* **Text block**
-------------------------

Today’s integrated systems and designers are facing the increasingly difficult task of designing systems that have to handle very tight sets of specifications, or even multiple sets of specifications, required for adequate performance. Given the numerous variables encountered by the designers during the design process, including—but not limited to—the variations in the fabrication process, temperature, and transmission media, it becomes very challenging to implement systems that can meet those tight specifications and yet keep high levels of integration and preserve cost-effectiveness.

Three main categories of variation exist: variation at circuit level [17], including process, supply voltage, and temperature variations; variation at system level, where the specifications of a circuit need to be changeable (for example, a transceiver needs to automatically handle multiple standards [18]); and variations in the transmission media, which is at the communication and environment level category [19].

To handle these variations—preferably automatically—adaptation is the key. Adaptation is a very broad technique that can be applied to many fields in the area of analog and mixed signal circuit design [20,21]. The adaptation is based on a Sense and React operation. The value of a parameter is probed, and compared to a reference value. If there is a difference between the two values, the circuit Reacts to change the value of the parameter, in order to minimize or eliminate the variation. Circuits and systems that employ adaptation techniques are called adaptive circuits and systems. These circuits have many uses—especially in IoT systems, where typical constraints are multi-standards wireless communication, various and changing environments, and ultra-low energy consumption leading to a suppression of all over-specifications.

Our proposed circuit deals with the transfer of the sense and react data. The network is responsible for sending the Sense commands and the React configuration data to the adaptive blocks, and collects the sensed values from adaptive blocks and transmits it to an external microcontroller, for instance.

3. General Architecture

The proposed asynchronous service network (ASN) is shown in Figure 1, and is composed of two main blocks: a serial interface controller (SIC) and the interfaces that are directly connected to the adaptive blocks (ABs). The serial interface controller (described in Section 4.3) receives the configuration data from a microcontroller (which is not shown), and passes them to the interfaces described in Section 4.2. The communication protocol is serial, and the interfaces are connected in a daisy chain topology to reduce the number of metal wires needed and have the least intrusive deployment of the network.

3.1. Frame and Topology

The aim of the network is to achieve a good power efficiency at the least possible area cost. As such, the frame needs to be as compact and small as possible, and the chosen topology has to be area effective. In the following paragraphs, the choice of topology and frame is explained.

3.1.1. Frame Structure

The frame associated with this construct is straightforward (

Table 1. Structure of the frame used.

-------------------------

* **Data provided**
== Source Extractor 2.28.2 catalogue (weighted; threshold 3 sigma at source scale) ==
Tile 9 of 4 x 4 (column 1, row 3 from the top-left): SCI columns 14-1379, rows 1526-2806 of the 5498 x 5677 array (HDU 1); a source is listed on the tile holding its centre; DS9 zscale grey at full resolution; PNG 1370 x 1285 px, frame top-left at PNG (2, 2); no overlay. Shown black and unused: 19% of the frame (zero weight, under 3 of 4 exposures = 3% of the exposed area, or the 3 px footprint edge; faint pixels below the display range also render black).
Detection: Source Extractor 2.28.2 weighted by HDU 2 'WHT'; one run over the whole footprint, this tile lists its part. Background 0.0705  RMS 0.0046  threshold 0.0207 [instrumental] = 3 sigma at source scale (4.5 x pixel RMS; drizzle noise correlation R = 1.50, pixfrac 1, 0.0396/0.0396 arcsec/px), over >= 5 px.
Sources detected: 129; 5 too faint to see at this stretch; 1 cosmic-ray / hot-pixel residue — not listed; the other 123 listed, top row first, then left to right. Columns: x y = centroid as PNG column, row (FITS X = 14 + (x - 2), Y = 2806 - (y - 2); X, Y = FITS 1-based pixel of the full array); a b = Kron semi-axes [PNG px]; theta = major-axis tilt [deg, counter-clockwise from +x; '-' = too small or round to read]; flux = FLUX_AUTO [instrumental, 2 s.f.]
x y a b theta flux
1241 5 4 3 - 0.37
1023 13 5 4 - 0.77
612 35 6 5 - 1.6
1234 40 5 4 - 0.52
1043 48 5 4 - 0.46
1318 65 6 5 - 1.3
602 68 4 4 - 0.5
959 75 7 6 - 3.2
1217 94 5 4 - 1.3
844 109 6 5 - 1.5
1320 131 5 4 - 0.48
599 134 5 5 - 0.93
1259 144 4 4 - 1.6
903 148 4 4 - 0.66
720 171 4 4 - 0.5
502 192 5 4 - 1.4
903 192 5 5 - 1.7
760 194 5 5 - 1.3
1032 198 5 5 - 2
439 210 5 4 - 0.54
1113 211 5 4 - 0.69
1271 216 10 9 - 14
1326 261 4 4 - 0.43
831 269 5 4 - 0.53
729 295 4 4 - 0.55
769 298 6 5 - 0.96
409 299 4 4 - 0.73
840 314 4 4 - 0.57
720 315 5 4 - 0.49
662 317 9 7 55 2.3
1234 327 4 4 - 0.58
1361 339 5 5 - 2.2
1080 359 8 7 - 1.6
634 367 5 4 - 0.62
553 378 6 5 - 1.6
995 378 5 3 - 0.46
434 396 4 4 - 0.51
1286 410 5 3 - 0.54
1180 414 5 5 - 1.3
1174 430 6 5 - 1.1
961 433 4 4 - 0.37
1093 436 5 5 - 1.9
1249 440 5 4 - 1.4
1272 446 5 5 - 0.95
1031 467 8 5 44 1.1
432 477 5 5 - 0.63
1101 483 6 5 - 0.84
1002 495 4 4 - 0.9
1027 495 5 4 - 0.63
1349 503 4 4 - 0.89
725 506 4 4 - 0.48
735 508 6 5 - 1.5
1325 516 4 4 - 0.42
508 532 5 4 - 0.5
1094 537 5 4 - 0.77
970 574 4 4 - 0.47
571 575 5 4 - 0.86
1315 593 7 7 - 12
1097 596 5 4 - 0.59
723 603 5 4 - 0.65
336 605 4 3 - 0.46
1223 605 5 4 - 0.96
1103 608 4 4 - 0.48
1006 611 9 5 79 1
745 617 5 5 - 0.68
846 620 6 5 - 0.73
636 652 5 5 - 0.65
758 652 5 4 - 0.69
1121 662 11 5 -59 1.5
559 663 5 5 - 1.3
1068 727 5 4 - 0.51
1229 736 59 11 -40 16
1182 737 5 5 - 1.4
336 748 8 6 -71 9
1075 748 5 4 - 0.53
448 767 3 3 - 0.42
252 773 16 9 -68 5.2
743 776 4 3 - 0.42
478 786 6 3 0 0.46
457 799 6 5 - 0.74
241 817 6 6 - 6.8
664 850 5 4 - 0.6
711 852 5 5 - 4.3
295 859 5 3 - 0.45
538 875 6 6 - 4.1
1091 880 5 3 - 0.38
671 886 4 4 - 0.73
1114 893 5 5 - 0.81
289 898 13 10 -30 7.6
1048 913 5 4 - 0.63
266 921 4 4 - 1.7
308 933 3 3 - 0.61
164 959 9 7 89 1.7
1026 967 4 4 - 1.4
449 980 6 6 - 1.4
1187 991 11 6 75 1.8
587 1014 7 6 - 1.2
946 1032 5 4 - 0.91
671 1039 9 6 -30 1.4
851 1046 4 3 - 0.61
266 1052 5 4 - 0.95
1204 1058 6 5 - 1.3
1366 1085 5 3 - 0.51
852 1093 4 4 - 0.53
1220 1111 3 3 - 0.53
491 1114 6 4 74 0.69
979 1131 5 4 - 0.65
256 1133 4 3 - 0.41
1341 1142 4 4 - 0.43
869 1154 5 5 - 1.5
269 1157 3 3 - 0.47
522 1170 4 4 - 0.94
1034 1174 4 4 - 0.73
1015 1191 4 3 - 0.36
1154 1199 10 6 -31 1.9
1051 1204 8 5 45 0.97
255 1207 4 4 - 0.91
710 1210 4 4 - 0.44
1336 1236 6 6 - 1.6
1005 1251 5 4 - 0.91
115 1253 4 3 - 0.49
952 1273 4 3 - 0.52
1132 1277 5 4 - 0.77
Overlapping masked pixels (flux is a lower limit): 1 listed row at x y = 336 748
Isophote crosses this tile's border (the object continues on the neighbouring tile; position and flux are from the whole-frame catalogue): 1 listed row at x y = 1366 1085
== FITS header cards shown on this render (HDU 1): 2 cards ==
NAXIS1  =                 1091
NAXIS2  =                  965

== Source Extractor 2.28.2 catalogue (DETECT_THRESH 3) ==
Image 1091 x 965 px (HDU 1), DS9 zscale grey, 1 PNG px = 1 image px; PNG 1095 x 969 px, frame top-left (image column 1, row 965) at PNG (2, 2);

-------------------------

* **What is asked**
1. In the text on the asynchronous service network, what topology connects the interfaces?
2. Translate this sentence from the text on adaptive circuits into Spanish: "The value of a parameter is probed, and compared to a reference value."
3. Resume the passage on the asynchronous service network, picking up after its final line.

* **Answers to each task**
1. A daisy chain topology.

2. El valor de un parámetro se sondea y se compara con un valor de referencia.

3.
a Data to the interface
Pr	Bp	addr_bloc	addr_reg	rw	Data
1 bit	1 bit	4 bits	4 to 8 bits	1	8 to 32 bits
b Data from the interface
addr_bloc	addr_reg	Data
4 bits	4 to 8 bits	8 to 32 bits

), and contains only the necessary data: a priority bit, a bypass bit, the addresses of the adaptive blocks and of its internal registers, the Read/Write bit, and the configuration data (when relevant). Usually, in a serial network, start and stop bits are needed as well as acknowledgement bits to verify that the data has reached its destination. However, because our network is based on asynchronous logic, these bits are not necessary, as synchronization is automatically handled. The priority bit allows us to signal to the interface that the incoming configuration data is a priority and has to be processed immediately. We also chose to add a bypass bit to the frame. If a new frame reaches the interface it is intended to, and if this interface is still busy, the bypass bit is set to “1” by the interface, and the frame continues through the network. This bypass bit tells the following interfaces that they do not need to process the incoming data, which allows a gain in latency and energy. After reaching the SIC, this latter knows it has to send the frame again in the network after switching the bypass bit to “0”. The return frame received after a read operation has only the address of the block, the address of the register, and the data.

3.1.2. Asynchronous Service Network Topology

The bus topology represents a good latency/complexity trade-off, and is already used for many networks. However, an asynchronous channel can only be read by one block at a time. To send asynchronous data through a bus to several blocks, the data needs to be duplicated (Figure 2) as many times as there are blocks to ensure a correct handshake protocol. Thus, we chose to implement a daisy chain topology as a better solution. Only one asynchronous channel will run through all interfaces, so the wire count will be diminished significantly. In a bus topology and for a four-block network, there will be 65% more wires than in a daisy chain topology. Moreover, when using a daisy chain topology, if an interface is busy and cannot accept the new configuration data (because the previous ones were not processed yet), the data will only have to continue through the network until it reaches the SIC and be sent again.

On the other hand, using a daisy chain topology implies a greater latency, because the current block has to finish analysing the data before sending it to the next block. However, since the network is small and does not contain many blocks, the main constraint is the wire count and not the latency of the network.

4. Network’s Micro-Architecture

As mentioned previously, we used asynchronous logic [22] to implement the asynchronous service network. It allows us to achieve a plug-and-play implementation and avoid power domain crossing problems common to many SoC circuits [23], since we no longer have to worry about timing problems. It also enables us to have a network with a fast wake-up and an automatic stand-by mode without implementing gated clock logic. In the next section, a small overview of asynchronous logic is given, followed by the detailed architecture of both the serial interface controller and the interfaces.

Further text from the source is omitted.